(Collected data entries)
Content starts

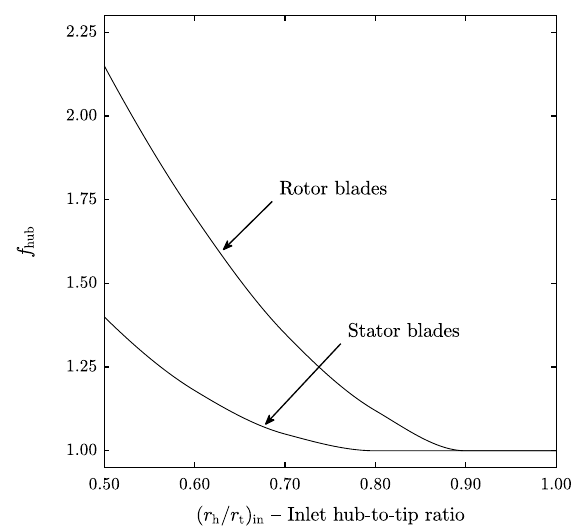
Figure A3. Ratio of Mach number at the hub to Mach number at the mean radius.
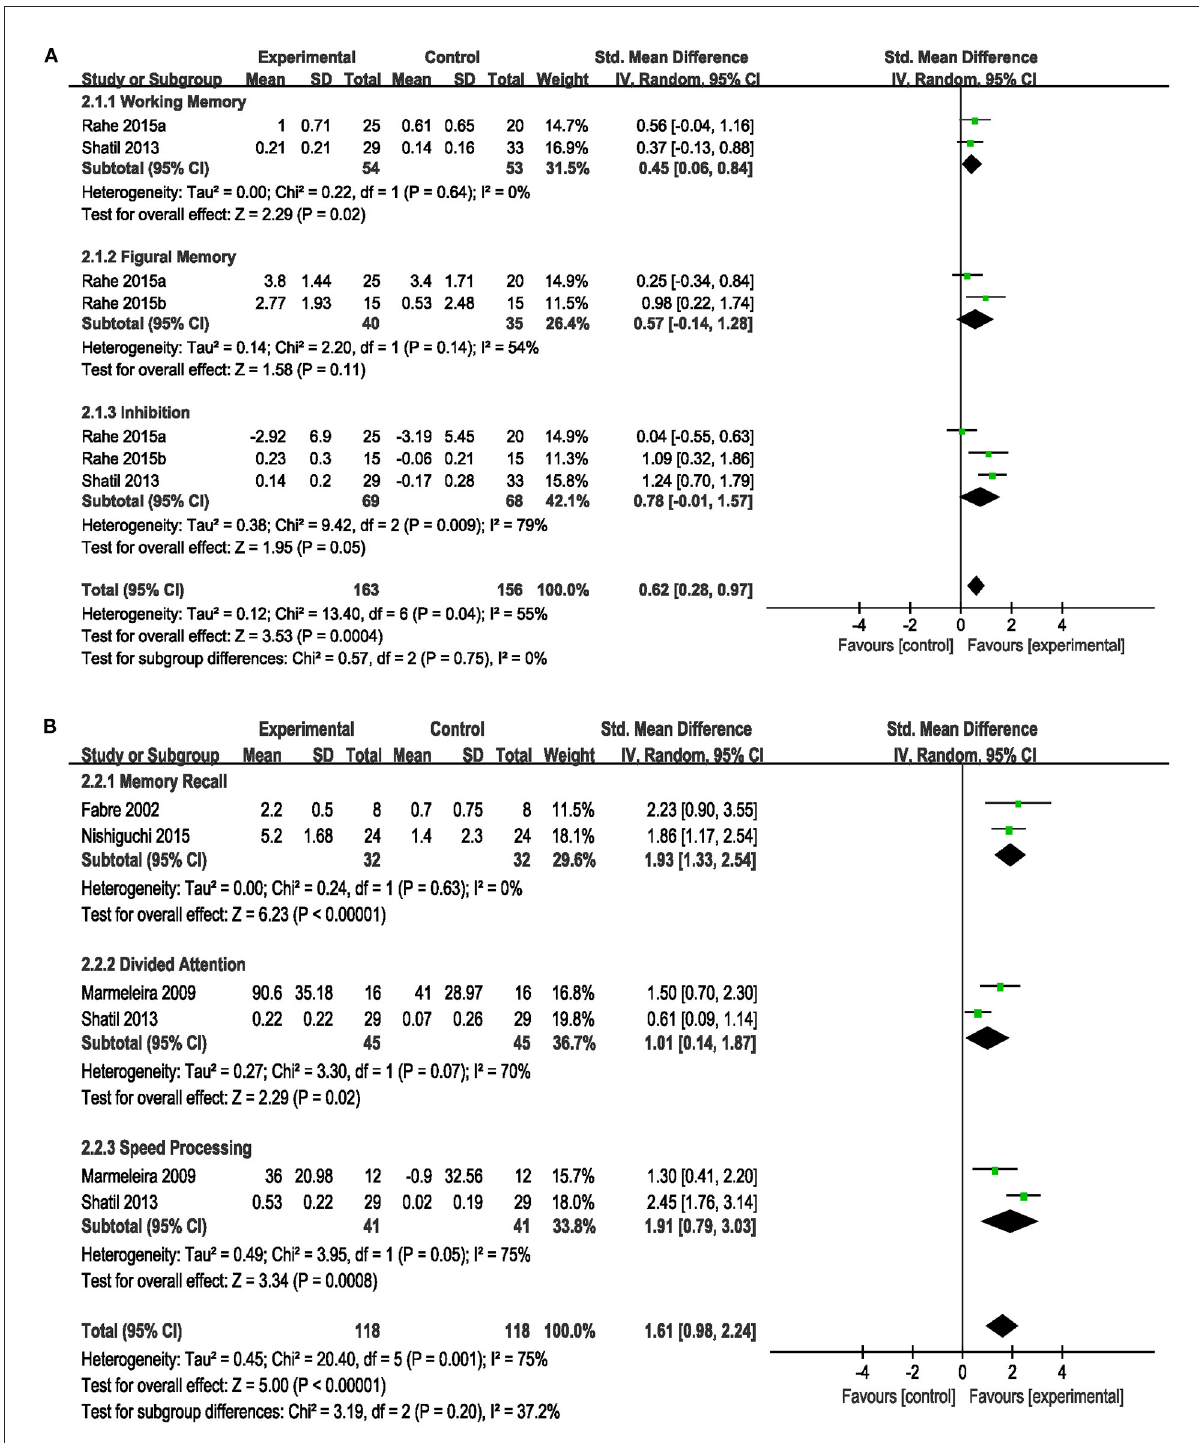
FIGURE4 Forest plot of the efficacy of the combined intervention on cognition domains in cognitively healthy older adults. (A) Combined intervention vs. single cognitive intervention, (B) combined intervention vs. sham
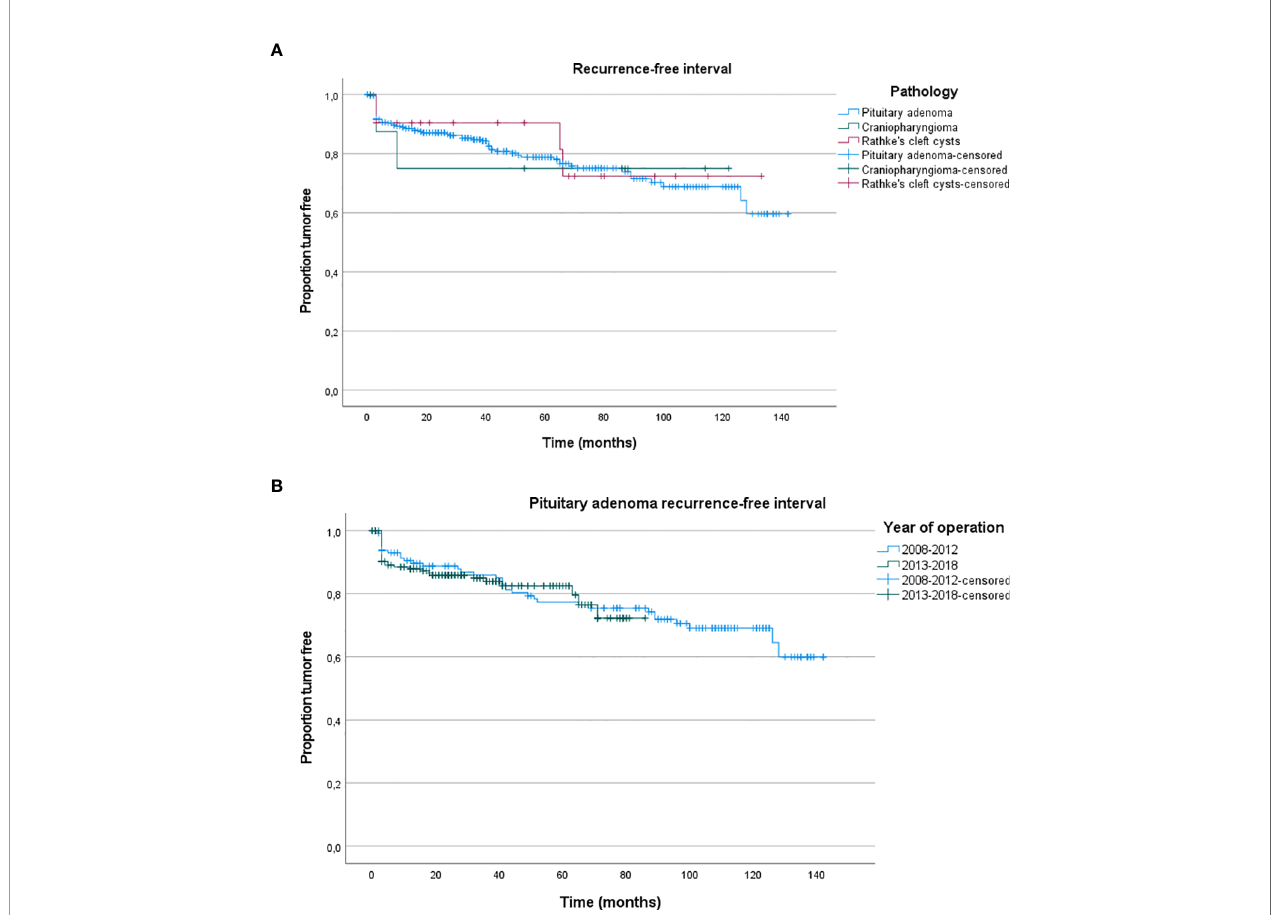
FIGURE 3 | (A) Kaplan – Meier recurrence-free interval curves for the three most frequent histological types. (B) Kaplan – Meier recurrence-free interval curves for the pituitary adenomas operated during the fi rst 5 years in comparison to the last 5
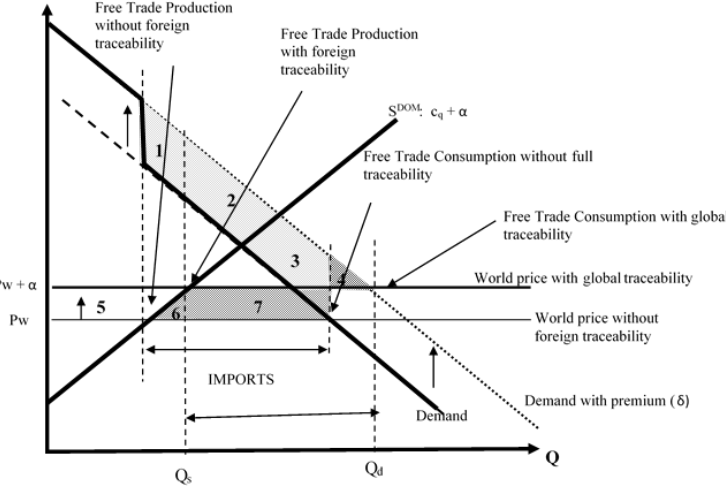
Figure 4. Free trade with global traceability ω = 1.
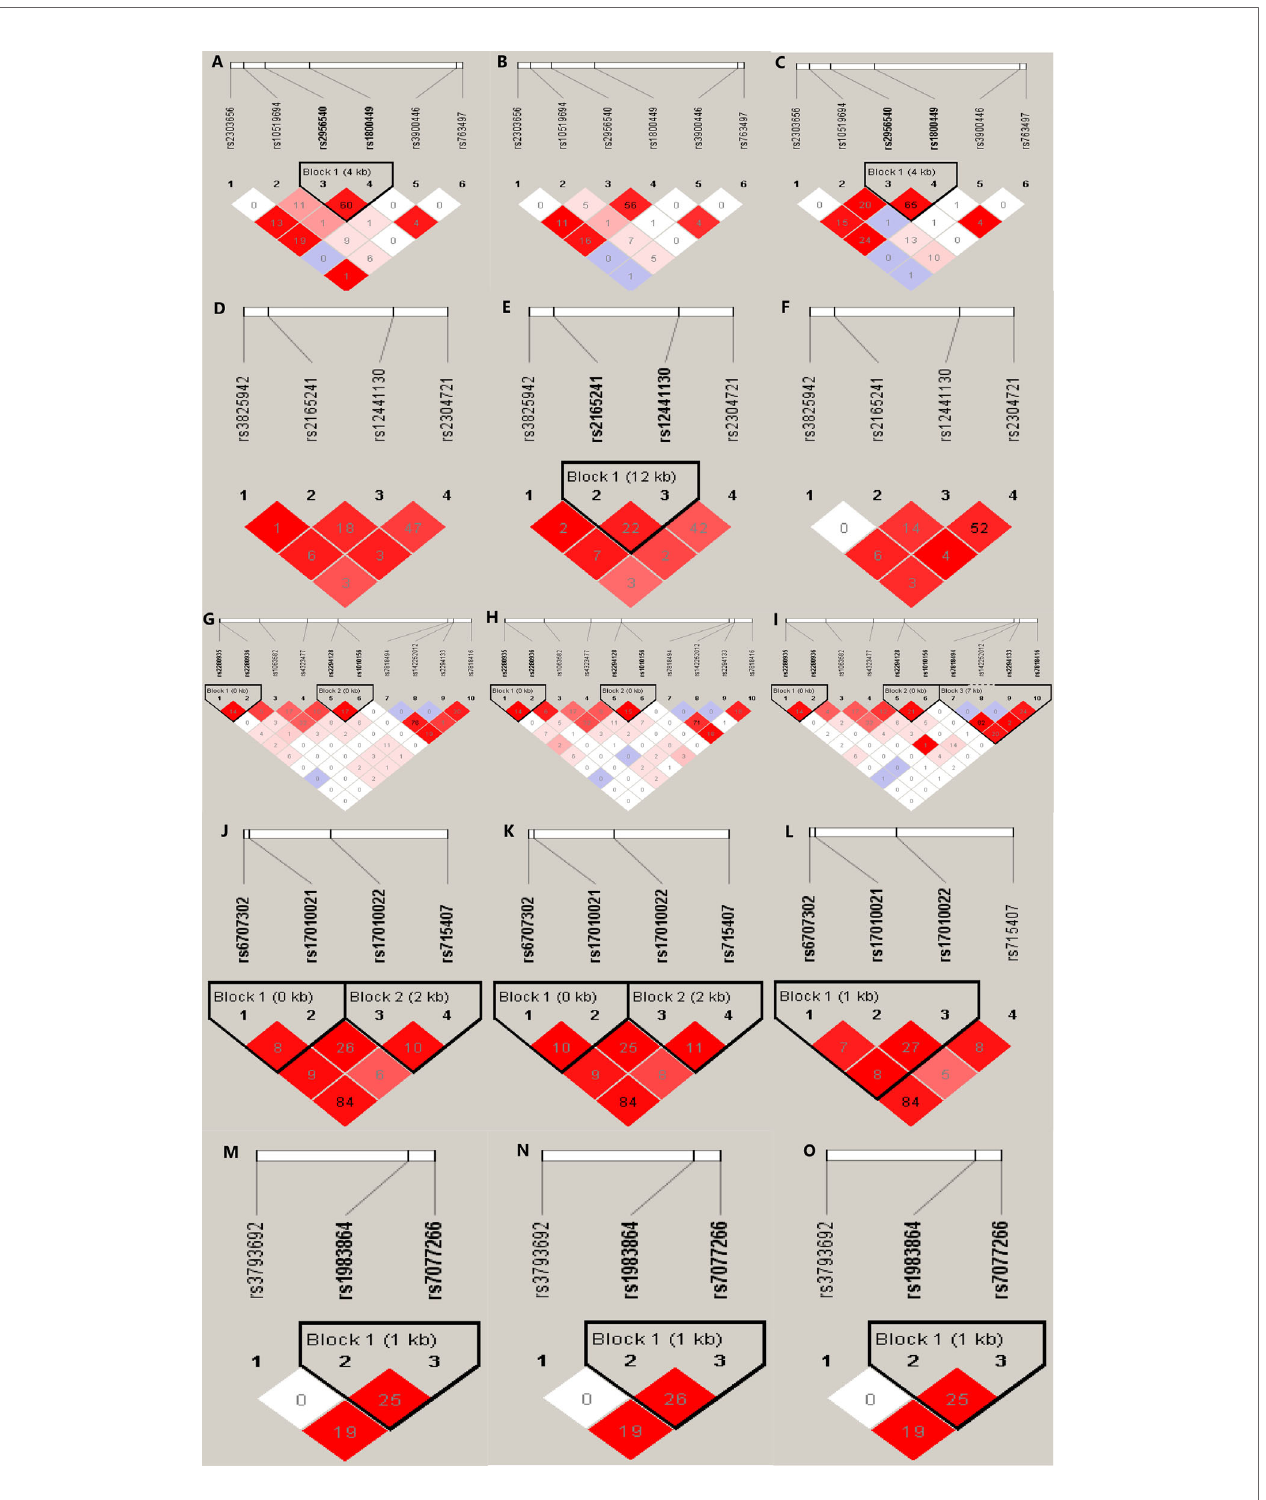
FIGURE 1 | Graphical representation of the SNP locations and LD structure of each isoform of LOX family genes. The SNP distribution and haplotype block structure across LOX family genes are shown. The measures of LD (r 2 ) among all possible pairs of SNPs are shown graphically according to the shade of color, where white represents very low r 2 and scarlet represents very high r 2 . The numbers in squares are r 2 values (r 2 × 100). The graphics (A – C) represent the SNP locations and LD structures of LOX gene in total, IA and control group, respectively. Accordingly, graphics (D – F) were for LOXL1 , graphics (G – I) were for LOXL2 , graphics (J – L) were for LOXL3 and graphic (M – O) were for LOXL4 , respectively.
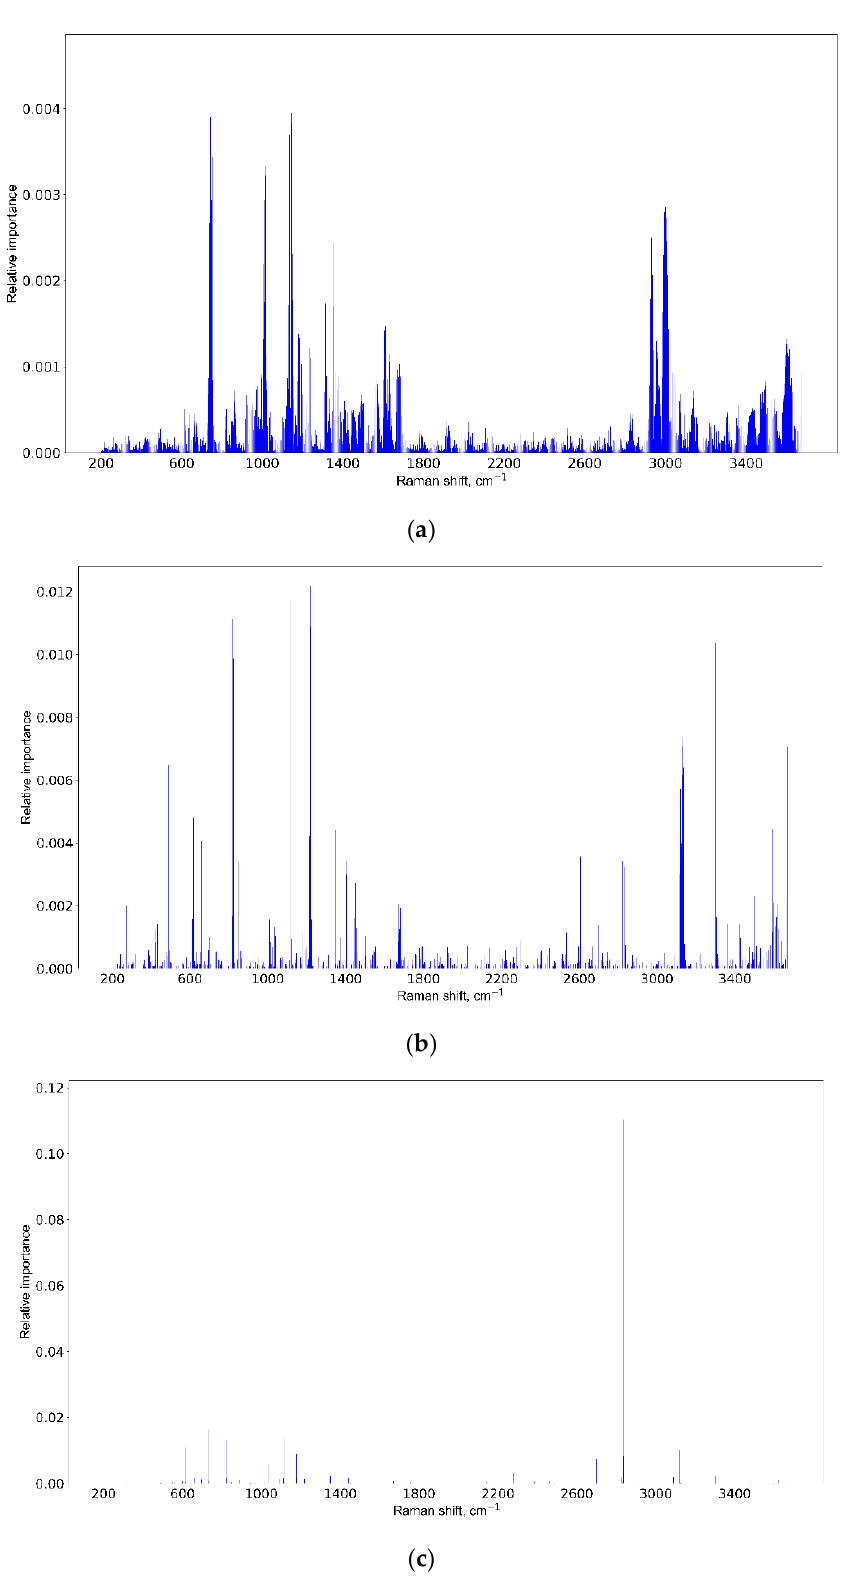
Figure 8. Informative feature selection for the third week of the experiment for SVM ( a ), RF ( b ), and XGBoost ( c )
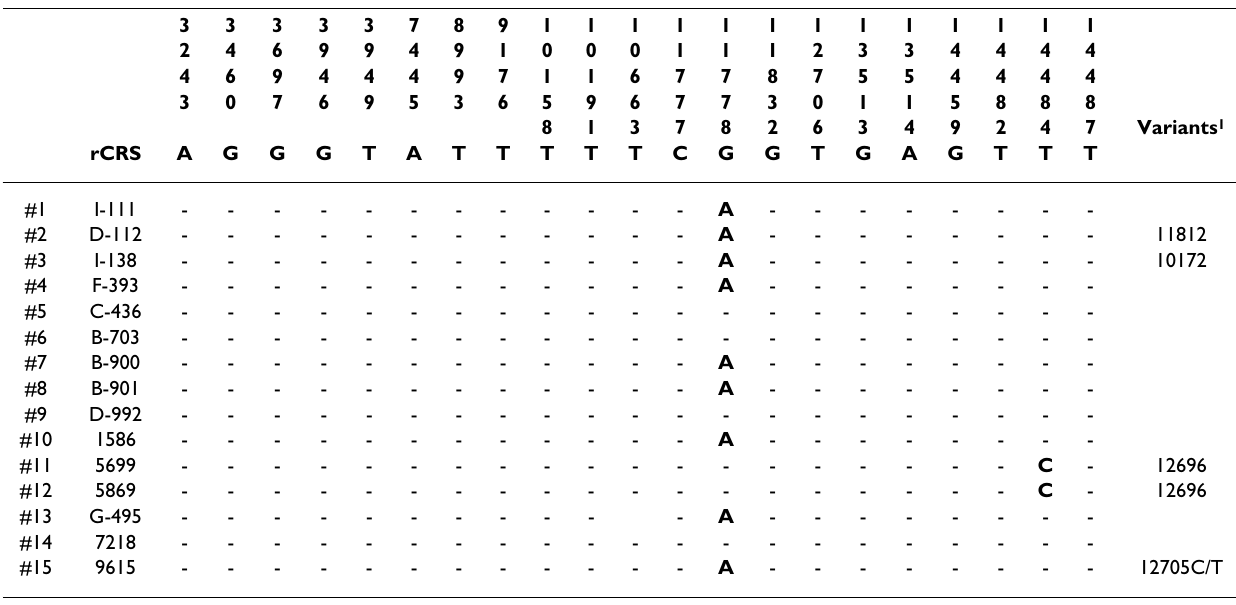
Table 4: Patient samples analyzed in the present study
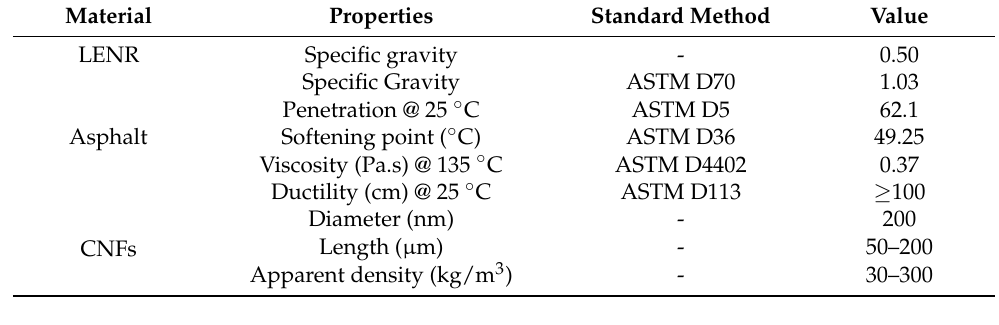
Table 1. Properties of the based asphalt, LENR polymer, and CNFs.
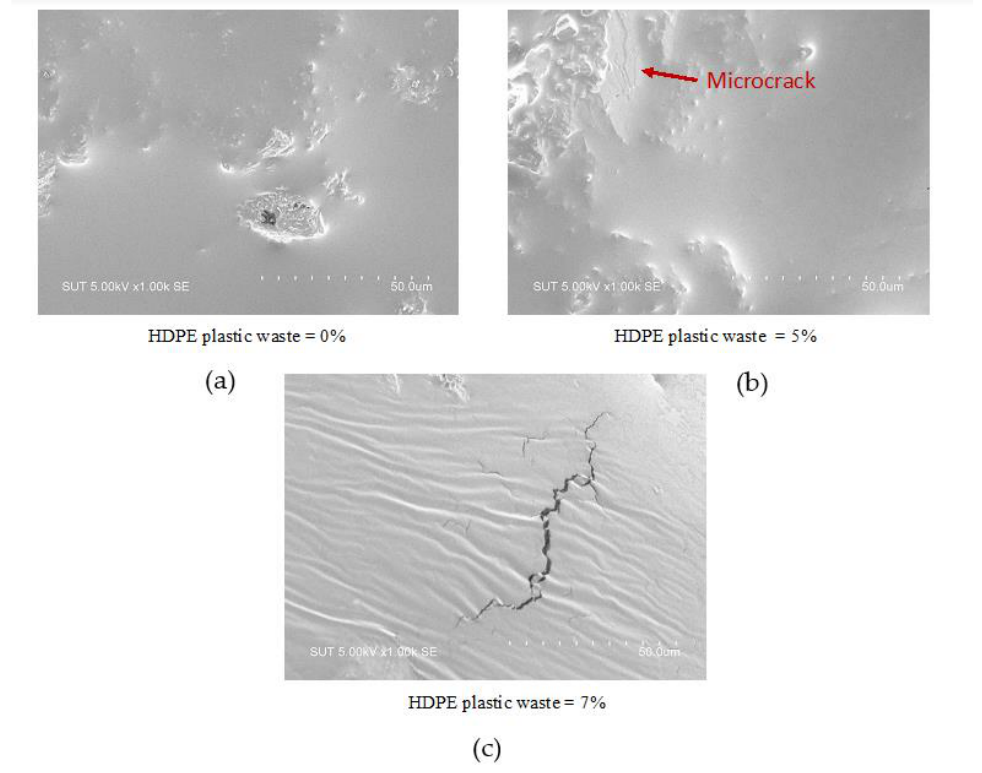
Figure 6. 1000 × -magnified SEM images of HDPE-ACP at HDPE plastic waste: ( a ) 0%; ( b ) 5%; and ( c ) 7%.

Content ends

Requirement: Tally the lines above containing "Table". Number only.

Output for this exercise: 2